TASK INSTRUCTIONS: Please restate the entries verbatim. The copy should hold no pictures.

INFORMATION PROVIDED:
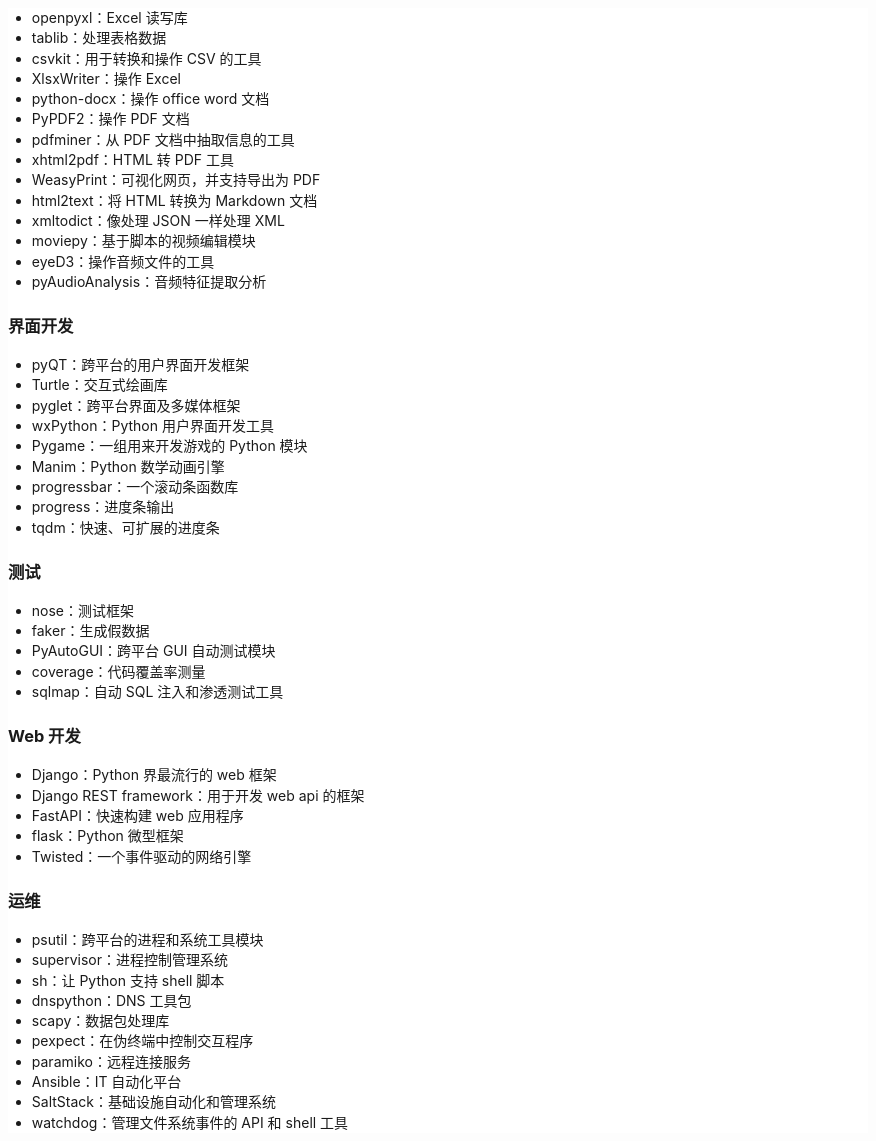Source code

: - openpyxl：Excel 读写库
- tablib：处理表格数据
- csvkit：用于转换和操作 CSV 的工具
- XlsxWriter：操作 Excel
- python-docx：操作 office word 文档
- PyPDF2：操作 PDF 文档
- pdfminer：从 PDF 文档中抽取信息的工具
- xhtml2pdf：HTML 转 PDF 工具
- WeasyPrint：可视化网页，并支持导出为 PDF
- html2text：将 HTML 转换为 Markdown 文档
- xmltodict：像处理 JSON 一样处理 XML
- moviepy：基于脚本的视频编辑模块
- eyeD3：操作音频文件的工具
- pyAudioAnalysis：音频特征提取分析



### 界面开发

- pyQT：跨平台的用户界面开发框架
- Turtle：交互式绘画库
- pyglet：跨平台界面及多媒体框架
- wxPython：Python 用户界面开发工具
- Pygame：一组用来开发游戏的 Python 模块
- Manim：Python 数学动画引擎
- progressbar：一个滚动条函数库
- progress：进度条输出
- tqdm：快速、可扩展的进度条



### 测试

- nose：测试框架
- faker：生成假数据
- PyAutoGUI：跨平台 GUI 自动测试模块
- coverage：代码覆盖率测量
- sqlmap：自动 SQL 注入和渗透测试工具



### Web 开发

- Django：Python 界最流行的 web 框架
- Django REST framework：用于开发 web api 的框架
- FastAPI：快速构建 web 应用程序
- flask：Python 微型框架
- Twisted：一个事件驱动的网络引擎



### 运维

- psutil：跨平台的进程和系统工具模块
- supervisor：进程控制管理系统
- sh：让 Python 支持 shell 脚本
- dnspython：DNS 工具包
- scapy：数据包处理库
- pexpect：在伪终端中控制交互程序
- paramiko：远程连接服务
- Ansible：IT 自动化平台
- SaltStack：基础设施自动化和管理系统
- watchdog：管理文件系统事件的 API 和 shell 工具
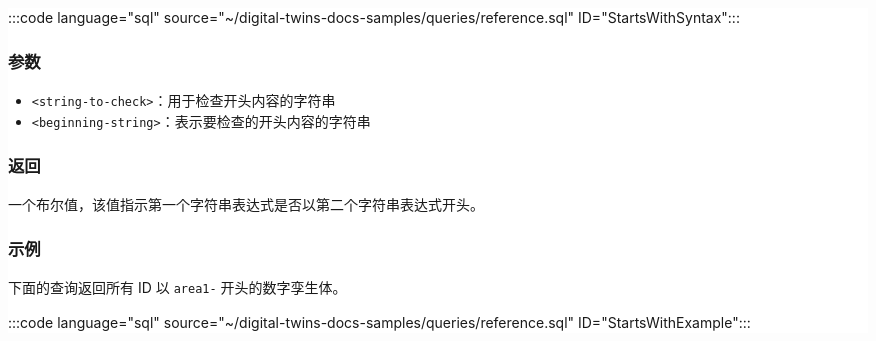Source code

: :::code language="sql" source="~/digital-twins-docs-samples/queries/reference.sql" ID="StartsWithSyntax":::

### <a name="arguments"></a>参数

* `<string-to-check>`：用于检查开头内容的字符串
* `<beginning-string>`：表示要检查的开头内容的字符串

### <a name="returns"></a>返回

一个布尔值，该值指示第一个字符串表达式是否以第二个字符串表达式开头。

### <a name="example"></a>示例

下面的查询返回所有 ID 以 `area1-` 开头的数字孪生体。

:::code language="sql" source="~/digital-twins-docs-samples/queries/reference.sql" ID="StartsWithExample":::
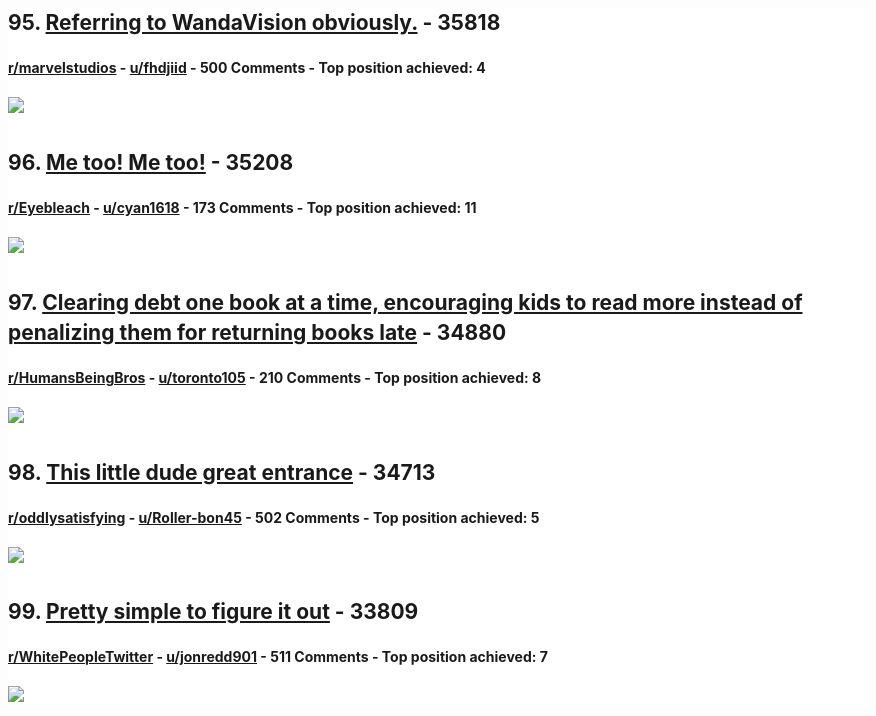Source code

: ## 95. [Referring to WandaVision obviously.](http://reddit.com/r/marvelstudios/comments/l9ense/referring_to_wandavision_obviously/) - 35818
#### [r/marvelstudios](http://reddit.com/r/marvelstudios) - [u/fhdjiid](http://reddit.com/u/fhdjiid) - 500 Comments - Top position achieved: 4

<a href="https://i.redd.it/v2m5jnbstoe61.jpg"><img src="https://b.thumbs.redditmedia.com/fANN1TnSR6sWiFPxHSAcqBTzu2APSJSek_peAHHY-TY.jpg"></img></a>

## 96. [Me too! Me too!](http://reddit.com/r/Eyebleach/comments/l9gysa/me_too_me_too/) - 35208
#### [r/Eyebleach](http://reddit.com/r/Eyebleach) - [u/cyan1618](http://reddit.com/u/cyan1618) - 173 Comments - Top position achieved: 11

<a href="https://i.imgur.com/NncMS9W.gifv"><img src="https://b.thumbs.redditmedia.com/_6hU28KfzjqC2vzg6n1ZDfxmoeK8IkSgjf7U6_2Zx3A.jpg"></img></a>

## 97. [Clearing debt one book at a time, encouraging kids to read more instead of penalizing them for returning books late](http://reddit.com/r/HumansBeingBros/comments/l9c6ih/clearing_debt_one_book_at_a_time_encouraging_kids/) - 34880
#### [r/HumansBeingBros](http://reddit.com/r/HumansBeingBros) - [u/toronto105](http://reddit.com/u/toronto105) - 210 Comments - Top position achieved: 8

<a href="https://i.redd.it/w46ix1sb5oe61.jpg"><img src="https://b.thumbs.redditmedia.com/1p-J50KtZiFWsxfcr4a3U8cLZl1sWXIK4AFrc-RBPVA.jpg"></img></a>

## 98. [This little dude great entrance](http://reddit.com/r/oddlysatisfying/comments/l9pz3p/this_little_dude_great_entrance/) - 34713
#### [r/oddlysatisfying](http://reddit.com/r/oddlysatisfying) - [u/Roller-bon45](http://reddit.com/u/Roller-bon45) - 502 Comments - Top position achieved: 5

<a href="https://v.redd.it/kce0fhs2ere61"><img src="https://b.thumbs.redditmedia.com/C1TltqguxQE66fj4K0abdEbJbQEEIWluBGJh0CvtAFI.jpg"></img></a>

## 99. [Pretty simple to figure it out](http://reddit.com/r/WhitePeopleTwitter/comments/l9pmgw/pretty_simple_to_figure_it_out/) - 33809
#### [r/WhitePeopleTwitter](http://reddit.com/r/WhitePeopleTwitter) - [u/jonredd901](http://reddit.com/u/jonredd901) - 511 Comments - Top position achieved: 7

<a href="https://i.redd.it/ji7jw1y0bre61.jpg"><img src="https://b.thumbs.redditmedia.com/UyZNL2UyOLRLq1p6Iru2iPhzj-jXOzduXdmRHufAorM.jpg"></img></a>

REPLY TO THE EXERCISE:
Source code

: - openpyxl：Excel 读写库
- tablib：处理表格数据
- csvkit：用于转换和操作 CSV 的工具
- XlsxWriter：操作 Excel
- python-docx：操作 office word 文档
- PyPDF2：操作 PDF 文档
- pdfminer：从 PDF 文档中抽取信息的工具
- xhtml2pdf：HTML 转 PDF 工具
- WeasyPrint：可视化网页，并支持导出为 PDF
- html2text：将 HTML 转换为 Markdown 文档
- xmltodict：像处理 JSON 一样处理 XML
- moviepy：基于脚本的视频编辑模块
- eyeD3：操作音频文件的工具
- pyAudioAnalysis：音频特征提取分析



### 界面开发

- pyQT：跨平台的用户界面开发框架
- Turtle：交互式绘画库
- pyglet：跨平台界面及多媒体框架
- wxPython：Python 用户界面开发工具
- Pygame：一组用来开发游戏的 Python 模块
- Manim：Python 数学动画引擎
- progressbar：一个滚动条函数库
- progress：进度条输出
- tqdm：快速、可扩展的进度条



### 测试

- nose：测试框架
- faker：生成假数据
- PyAutoGUI：跨平台 GUI 自动测试模块
- coverage：代码覆盖率测量
- sqlmap：自动 SQL 注入和渗透测试工具



### Web 开发

- Django：Python 界最流行的 web 框架
- Django REST framework：用于开发 web api 的框架
- FastAPI：快速构建 web 应用程序
- flask：Python 微型框架
- Twisted：一个事件驱动的网络引擎



### 运维

- psutil：跨平台的进程和系统工具模块
- supervisor：进程控制管理系统
- sh：让 Python 支持 shell 脚本
- dnspython：DNS 工具包
- scapy：数据包处理库
- pexpect：在伪终端中控制交互程序
- paramiko：远程连接服务
- Ansible：IT 自动化平台
- SaltStack：基础设施自动化和管理系统
- watchdog：管理文件系统事件的 API 和 shell 工具
Source code

: :::code language="sql" source="~/digital-twins-docs-samples/queries/reference.sql" ID="StartsWithSyntax":::

### <a name="arguments"></a>参数

* `<string-to-check>`：用于检查开头内容的字符串
* `<beginning-string>`：表示要检查的开头内容的字符串

### <a name="returns"></a>返回

一个布尔值，该值指示第一个字符串表达式是否以第二个字符串表达式开头。

### <a name="example"></a>示例

下面的查询返回所有 ID 以 `area1-` 开头的数字孪生体。

:::code language="sql" source="~/digital-twins-docs-samples/queries/reference.sql" ID="StartsWithExample":::
Source code

: ## 95. [Referring to WandaVision obviously.](http://reddit.com/r/marvelstudios/comments/l9ense/referring_to_wandavision_obviously/) - 35818
#### [r/marvelstudios](http://reddit.com/r/marvelstudios) - [u/fhdjiid](http://reddit.com/u/fhdjiid) - 500 Comments - Top position achieved: 4

<a href="https://i.redd.it/v2m5jnbstoe61.jpg"><img src="https://b.thumbs.redditmedia.com/fANN1TnSR6sWiFPxHSAcqBTzu2APSJSek_peAHHY-TY.jpg"></img></a>

## 96. [Me too! Me too!](http://reddit.com/r/Eyebleach/comments/l9gysa/me_too_me_too/) - 35208
#### [r/Eyebleach](http://reddit.com/r/Eyebleach) - [u/cyan1618](http://reddit.com/u/cyan1618) - 173 Comments - Top position achieved: 11

<a href="https://i.imgur.com/NncMS9W.gifv"><img src="https://b.thumbs.redditmedia.com/_6hU28KfzjqC2vzg6n1ZDfxmoeK8IkSgjf7U6_2Zx3A.jpg"></img></a>

## 97. [Clearing debt one book at a time, encouraging kids to read more instead of penalizing them for returning books late](http://reddit.com/r/HumansBeingBros/comments/l9c6ih/clearing_debt_one_book_at_a_time_encouraging_kids/) - 34880
#### [r/HumansBeingBros](http://reddit.com/r/HumansBeingBros) - [u/toronto105](http://reddit.com/u/toronto105) - 210 Comments - Top position achieved: 8

<a href="https://i.redd.it/w46ix1sb5oe61.jpg"><img src="https://b.thumbs.redditmedia.com/1p-J50KtZiFWsxfcr4a3U8cLZl1sWXIK4AFrc-RBPVA.jpg"></img></a>

## 98. [This little dude great entrance](http://reddit.com/r/oddlysatisfying/comments/l9pz3p/this_little_dude_great_entrance/) - 34713
#### [r/oddlysatisfying](http://reddit.com/r/oddlysatisfying) - [u/Roller-bon45](http://reddit.com/u/Roller-bon45) - 502 Comments - Top position achieved: 5

<a href="https://v.redd.it/kce0fhs2ere61"><img src="https://b.thumbs.redditmedia.com/C1TltqguxQE66fj4K0abdEbJbQEEIWluBGJh0CvtAFI.jpg"></img></a>

## 99. [Pretty simple to figure it out](http://reddit.com/r/WhitePeopleTwitter/comments/l9pmgw/pretty_simple_to_figure_it_out/) - 33809
#### [r/WhitePeopleTwitter](http://reddit.com/r/WhitePeopleTwitter) - [u/jonredd901](http://reddit.com/u/jonredd901) - 511 Comments - Top position achieved: 7

<a href="https://i.redd.it/ji7jw1y0bre61.jpg"><img src="https://b.thumbs.redditmedia.com/UyZNL2UyOLRLq1p6Iru2iPhzj-jXOzduXdmRHufAorM.jpg"></img></a>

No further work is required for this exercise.